For an algorithm with high communication between computers (very sensitive to bandwidth limitations) that uses synchronous communication (very sensitive to network latency), number of CPUs isn't going to matter much.
In practice, all algorithms fit between these extremes somewhere.
Amdahl's law applies to these algorithms. It says (paraphrased as I'm lazy) "the total time is the time taken for the part that can't be done in parallel, plus the part that can be done in parallel divided by the number of CPUs". This ignores all networking/communication delays.

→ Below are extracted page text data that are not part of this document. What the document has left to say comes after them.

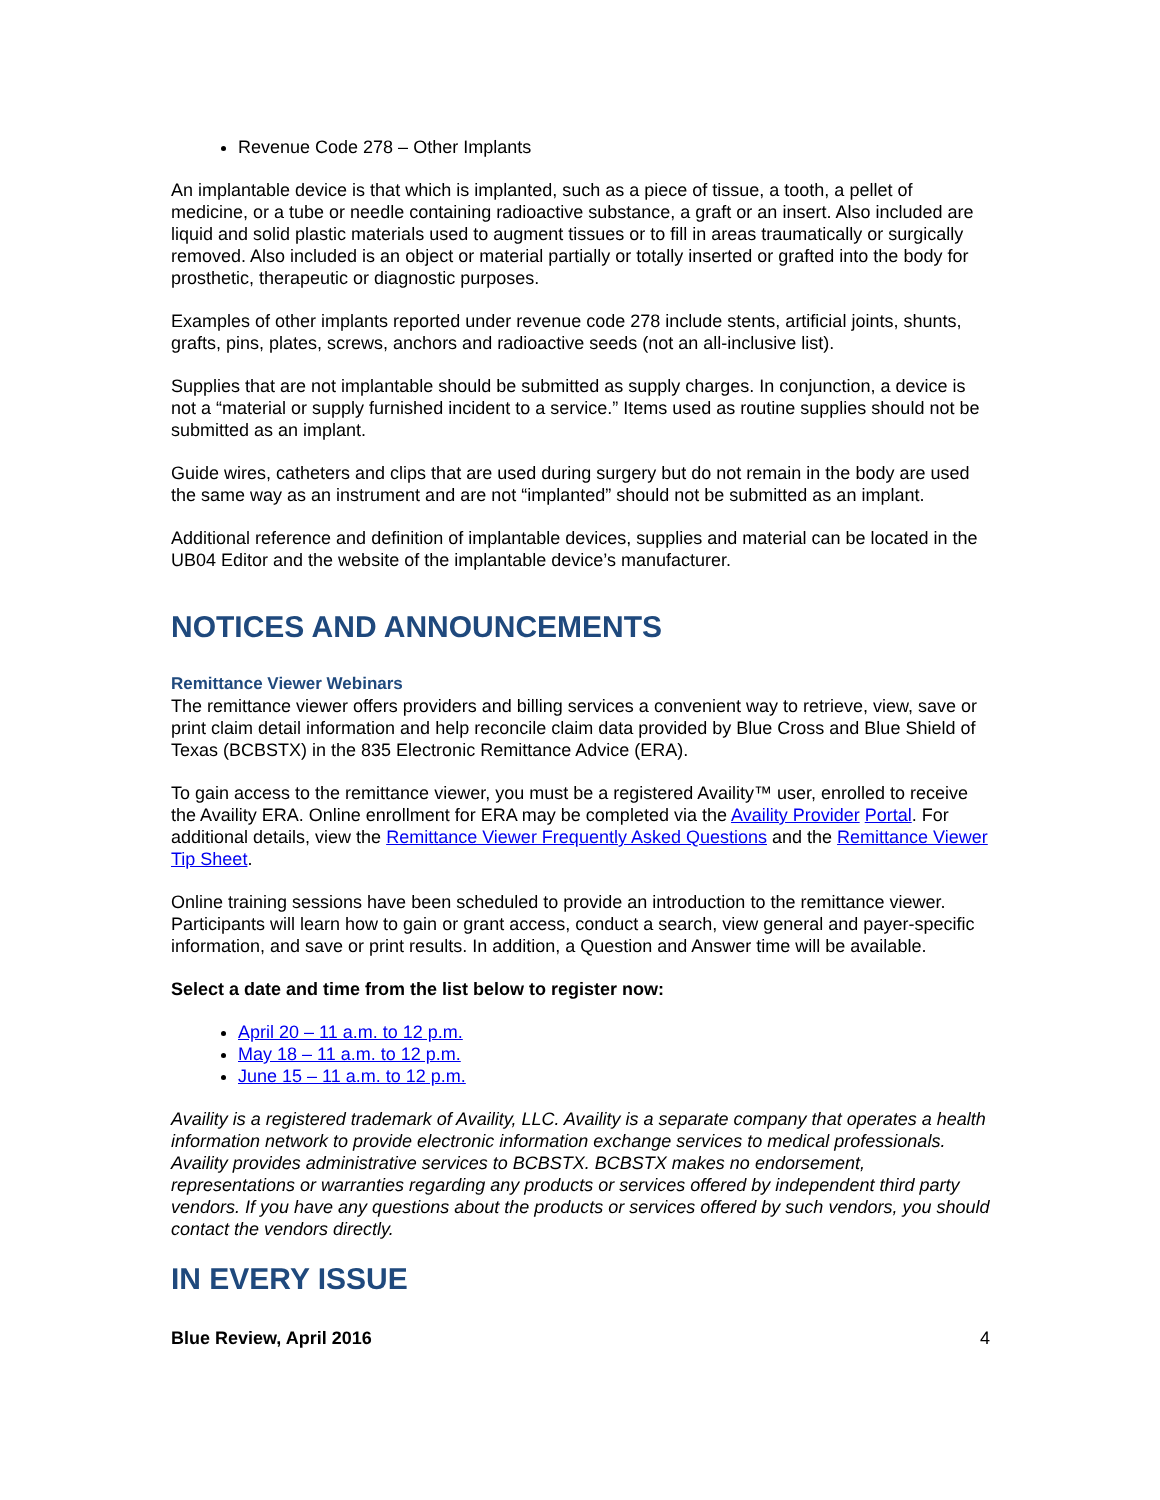Revenue Code 278 – Other Implants
An implantable device is that which is implanted, such as a piece of tissue, a tooth, a pellet of medicine, or a tube or needle containing radioactive substance, a graft or an insert. Also included are liquid and solid plastic materials used to augment tissues or to fill in areas traumatically or surgically removed. Also included is an object or material partially or totally inserted or grafted into the body for prosthetic, therapeutic or diagnostic purposes.
Examples of other implants reported under revenue code 278 include stents, artificial joints, shunts, grafts, pins, plates, screws, anchors and radioactive seeds (not an all-inclusive list).
Supplies that are not implantable should be submitted as supply charges. In conjunction, a device is not a “material or supply furnished incident to a service.” Items used as routine supplies should not be submitted as an implant.
Guide wires, catheters and clips that are used during surgery but do not remain in the body are used the same way as an instrument and are not “implanted” should not be submitted as an implant.
Additional reference and definition of implantable devices, supplies and material can be located in the UB04 Editor and the website of the implantable device’s manufacturer.
NOTICES AND ANNOUNCEMENTS
Remittance Viewer Webinars
The remittance viewer offers providers and billing services a convenient way to retrieve, view, save or print claim detail information and help reconcile claim data provided by Blue Cross and Blue Shield of Texas (BCBSTX) in the 835 Electronic Remittance Advice (ERA).
To gain access to the remittance viewer, you must be a registered Availity™ user, enrolled to receive the Availity ERA. Online enrollment for ERA may be completed via the Availity Provider Portal. For additional details, view the Remittance Viewer Frequently Asked Questions and the Remittance Viewer Tip Sheet.
Online training sessions have been scheduled to provide an introduction to the remittance viewer. Participants will learn how to gain or grant access, conduct a search, view general and payer-specific information, and save or print results. In addition, a Question and Answer time will be available.
Select a date and time from the list below to register now:
April 20 – 11 a.m. to 12 p.m.
May 18 – 11 a.m. to 12 p.m.
June 15 – 11 a.m. to 12 p.m.
Availity is a registered trademark of Availity, LLC. Availity is a separate company that operates a health information network to provide electronic information exchange services to medical professionals. Availity provides administrative services to BCBSTX. BCBSTX makes no endorsement, representations or warranties regarding any products or services offered by independent third party vendors. If you have any questions about the products or services offered by such vendors, you should contact the vendors directly.
IN EVERY ISSUE
Blue Review, April 2016 4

It would be trivial to amend Amdahl's law to take into account the networking/communication delays. For example: "the total time is the time taken for the part that can't be done in parallel, plus networking delays (telling other CPUs what to do), plus the part that can be done in parallel divided by the number of CPUs, plus networking delays (getting results back from other CPUs)". However note that this example only works for a certain style of networking (request and reply) and won't work for other cases (e.g. if the work is pipelined).
The problem is that software is typically not one algorithm - software is a collection of many algorithms. The "amended Amdahl's law" ends up being too complex (as different things can overlap with networking/communication delays; different communication styles can be in use for different pieces; it depends on timing and bandwidth and latency, etc).
At the end of the day; it's more practical to write a prototype/simulation and measure actual behaviour (and find bottlenecks, and improve/exchange algorithms, until you can't find a way of improving it further and give up and claim you've found an answer).